As indicated by the House vote, the Democrat Party is on record as being against parental rights, which may prove hazardous in upcoming elections. For example, Virginia’s junior senator and failed vice-presidential candidate Tim Kaine (D) is running for re-election in 2024. Kaine’s wife and daughter of a former governor, Anne Holton, sparked a firestorm of controversy with she clashed with Northern Virginia parental-rights advocate, mother, immigrant from India, and State Board of Education nominee Suparna Dutta (as reported here.) The two clashed when Holton claimed America’s cornerstone documents The Declaration of Independence and Constitution are not “remarkable,” and she added fuel to the fire by helping orchestrate the Democrat-led State Senate to boot Dutta off the Board.
It is a little-known fact but, reportedly, since the State Senate voted to keep Dutta off the Board, that ban is life-long.

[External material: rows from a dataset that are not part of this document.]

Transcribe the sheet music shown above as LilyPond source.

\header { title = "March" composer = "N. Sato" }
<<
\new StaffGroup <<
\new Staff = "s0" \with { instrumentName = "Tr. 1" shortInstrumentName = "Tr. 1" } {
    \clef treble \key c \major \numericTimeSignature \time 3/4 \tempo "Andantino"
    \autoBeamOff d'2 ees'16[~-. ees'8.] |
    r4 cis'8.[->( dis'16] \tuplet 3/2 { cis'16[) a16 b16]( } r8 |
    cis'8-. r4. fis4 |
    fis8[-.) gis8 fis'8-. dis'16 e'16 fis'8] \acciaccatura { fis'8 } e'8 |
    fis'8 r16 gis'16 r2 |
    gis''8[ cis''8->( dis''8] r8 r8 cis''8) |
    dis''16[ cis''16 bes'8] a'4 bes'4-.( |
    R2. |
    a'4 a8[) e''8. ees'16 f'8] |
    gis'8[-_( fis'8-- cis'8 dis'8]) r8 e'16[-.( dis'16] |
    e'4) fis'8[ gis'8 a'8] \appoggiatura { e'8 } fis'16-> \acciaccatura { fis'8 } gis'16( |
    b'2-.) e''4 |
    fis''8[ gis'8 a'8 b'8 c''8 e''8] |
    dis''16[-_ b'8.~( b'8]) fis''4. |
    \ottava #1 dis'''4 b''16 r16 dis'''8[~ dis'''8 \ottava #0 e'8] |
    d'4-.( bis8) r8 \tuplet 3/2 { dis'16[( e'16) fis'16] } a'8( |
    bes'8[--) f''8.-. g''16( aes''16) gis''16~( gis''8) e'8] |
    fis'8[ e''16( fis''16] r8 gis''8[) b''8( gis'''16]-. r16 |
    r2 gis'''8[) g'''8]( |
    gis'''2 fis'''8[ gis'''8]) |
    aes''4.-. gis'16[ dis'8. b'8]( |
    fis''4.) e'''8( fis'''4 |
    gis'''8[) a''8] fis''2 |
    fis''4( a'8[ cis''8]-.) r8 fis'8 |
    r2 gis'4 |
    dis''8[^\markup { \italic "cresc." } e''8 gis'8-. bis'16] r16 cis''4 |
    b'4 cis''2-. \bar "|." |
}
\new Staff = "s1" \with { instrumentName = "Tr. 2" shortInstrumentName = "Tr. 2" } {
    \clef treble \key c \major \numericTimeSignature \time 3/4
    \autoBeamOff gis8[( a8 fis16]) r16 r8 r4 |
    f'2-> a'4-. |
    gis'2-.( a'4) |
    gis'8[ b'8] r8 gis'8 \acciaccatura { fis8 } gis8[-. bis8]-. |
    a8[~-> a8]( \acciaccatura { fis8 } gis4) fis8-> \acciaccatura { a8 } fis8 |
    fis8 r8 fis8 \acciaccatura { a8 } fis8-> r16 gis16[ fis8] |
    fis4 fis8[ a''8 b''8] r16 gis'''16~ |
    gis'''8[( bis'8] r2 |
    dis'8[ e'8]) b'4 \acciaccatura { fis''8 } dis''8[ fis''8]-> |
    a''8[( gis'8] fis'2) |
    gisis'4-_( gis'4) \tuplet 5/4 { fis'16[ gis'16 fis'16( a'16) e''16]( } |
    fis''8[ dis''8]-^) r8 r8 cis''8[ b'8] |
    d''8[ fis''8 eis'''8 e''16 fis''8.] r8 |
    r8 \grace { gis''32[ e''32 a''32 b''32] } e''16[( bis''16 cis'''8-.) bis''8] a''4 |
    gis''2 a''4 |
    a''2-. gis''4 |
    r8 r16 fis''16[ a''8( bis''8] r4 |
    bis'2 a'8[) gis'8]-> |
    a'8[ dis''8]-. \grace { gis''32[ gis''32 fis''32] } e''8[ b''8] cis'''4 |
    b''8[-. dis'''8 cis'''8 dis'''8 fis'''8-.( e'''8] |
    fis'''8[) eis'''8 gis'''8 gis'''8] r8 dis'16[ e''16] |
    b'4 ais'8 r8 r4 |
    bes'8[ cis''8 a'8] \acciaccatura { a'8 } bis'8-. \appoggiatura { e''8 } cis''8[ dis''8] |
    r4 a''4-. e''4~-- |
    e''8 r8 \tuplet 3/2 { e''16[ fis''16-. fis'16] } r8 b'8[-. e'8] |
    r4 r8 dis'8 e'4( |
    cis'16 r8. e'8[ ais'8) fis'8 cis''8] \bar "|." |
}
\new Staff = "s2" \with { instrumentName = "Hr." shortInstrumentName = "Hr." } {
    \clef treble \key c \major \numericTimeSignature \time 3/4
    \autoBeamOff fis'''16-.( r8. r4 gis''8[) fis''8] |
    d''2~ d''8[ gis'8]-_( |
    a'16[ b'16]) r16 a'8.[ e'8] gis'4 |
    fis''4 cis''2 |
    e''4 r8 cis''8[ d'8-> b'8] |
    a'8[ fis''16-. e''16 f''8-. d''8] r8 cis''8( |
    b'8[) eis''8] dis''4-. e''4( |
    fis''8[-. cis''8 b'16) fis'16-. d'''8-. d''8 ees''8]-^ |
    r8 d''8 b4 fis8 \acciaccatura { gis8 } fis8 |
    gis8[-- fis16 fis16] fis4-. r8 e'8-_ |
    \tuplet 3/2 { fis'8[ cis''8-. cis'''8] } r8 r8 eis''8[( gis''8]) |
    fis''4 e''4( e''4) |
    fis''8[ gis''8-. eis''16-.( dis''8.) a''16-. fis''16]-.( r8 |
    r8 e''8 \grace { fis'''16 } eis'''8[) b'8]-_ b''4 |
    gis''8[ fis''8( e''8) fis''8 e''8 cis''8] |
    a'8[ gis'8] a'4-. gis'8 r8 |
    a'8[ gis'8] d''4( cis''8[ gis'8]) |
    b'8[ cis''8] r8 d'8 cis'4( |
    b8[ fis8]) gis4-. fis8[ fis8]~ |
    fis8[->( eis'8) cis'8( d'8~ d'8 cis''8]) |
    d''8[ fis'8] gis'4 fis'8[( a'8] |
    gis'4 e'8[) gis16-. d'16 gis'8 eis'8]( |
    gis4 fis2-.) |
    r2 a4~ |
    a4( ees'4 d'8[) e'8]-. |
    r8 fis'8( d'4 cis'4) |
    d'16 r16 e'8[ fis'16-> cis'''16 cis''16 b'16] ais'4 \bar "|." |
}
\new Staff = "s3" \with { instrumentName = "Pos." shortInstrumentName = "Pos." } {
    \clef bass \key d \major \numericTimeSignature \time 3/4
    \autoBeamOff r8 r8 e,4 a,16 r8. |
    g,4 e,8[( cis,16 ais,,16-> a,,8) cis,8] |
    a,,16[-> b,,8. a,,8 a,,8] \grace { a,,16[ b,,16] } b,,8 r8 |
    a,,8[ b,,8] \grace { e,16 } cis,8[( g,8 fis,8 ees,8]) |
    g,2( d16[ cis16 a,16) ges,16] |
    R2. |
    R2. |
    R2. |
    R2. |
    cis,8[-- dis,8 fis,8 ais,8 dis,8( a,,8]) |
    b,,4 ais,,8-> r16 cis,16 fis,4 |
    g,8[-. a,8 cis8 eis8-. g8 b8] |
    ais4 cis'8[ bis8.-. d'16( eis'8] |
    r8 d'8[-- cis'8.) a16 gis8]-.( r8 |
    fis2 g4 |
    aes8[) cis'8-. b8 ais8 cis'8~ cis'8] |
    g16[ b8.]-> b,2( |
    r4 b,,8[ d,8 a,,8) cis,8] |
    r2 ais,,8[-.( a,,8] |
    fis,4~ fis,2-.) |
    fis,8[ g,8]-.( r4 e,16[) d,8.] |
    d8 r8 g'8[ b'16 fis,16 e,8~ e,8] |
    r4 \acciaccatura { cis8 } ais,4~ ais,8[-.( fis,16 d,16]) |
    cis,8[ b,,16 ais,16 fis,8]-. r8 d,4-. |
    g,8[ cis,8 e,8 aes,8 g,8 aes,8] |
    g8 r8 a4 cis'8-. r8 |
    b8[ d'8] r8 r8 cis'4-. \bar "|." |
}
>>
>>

In other words, if the Senate had merely not voted on Dutta’s appointment, then she would have been kept off but might have been appointed by a later governor. However, by taking the extreme step to vote against her, the Senate made the ban permanent. Sen. John Edwards (D-Roanoke), whose chief of staff is Roanoke City Council member Luke Priddy, cast one of the votes to kill her candidacy.
The fact that Democrats profess particular concern for women, immigrants, and people of color makes Holton’s and the other Democrats’ attacks against Dutta all the more shocking.
In the US Senate, Democrats hold a slender 51-49 majority. However, the issue of parental rights is one with a massive following that cuts across most political, racial, gender, geographic and economic lines. Sen. Kaine will be running for re-election where many parts of western and central Virginia voted for Republicans over Democrats by a 2 to 1 or 3 to 1 margin in 2021. Moreover, the Democrats’ 2024 re-election map is challenging and includes West Virginia’s Joe Manchin.
In fact, the fight over parental rights is documented through most of history. Taking children away from their families and traditions in hopes of making them obedient tools in service of king or state has long been a favorite practice of tyrants. As recorded in Daniel 1:1-7, in Bible times, King Nebuchadnezzar took a number of Jewish captives and brought them to Babylon to learn the Babylonians’ ways and forget their Jewish roots. In the 20th Century, fascist Germany forcibly brainwashed young people via the group Hitler’s Youth, while communist countries have done and do the same via Young Pioneers.
Here in Virginia, the role of parental rights and the related attacks on Ms. Dutta may play pivotal roles in the upcoming November elections as control of the General Assembly will be at stake.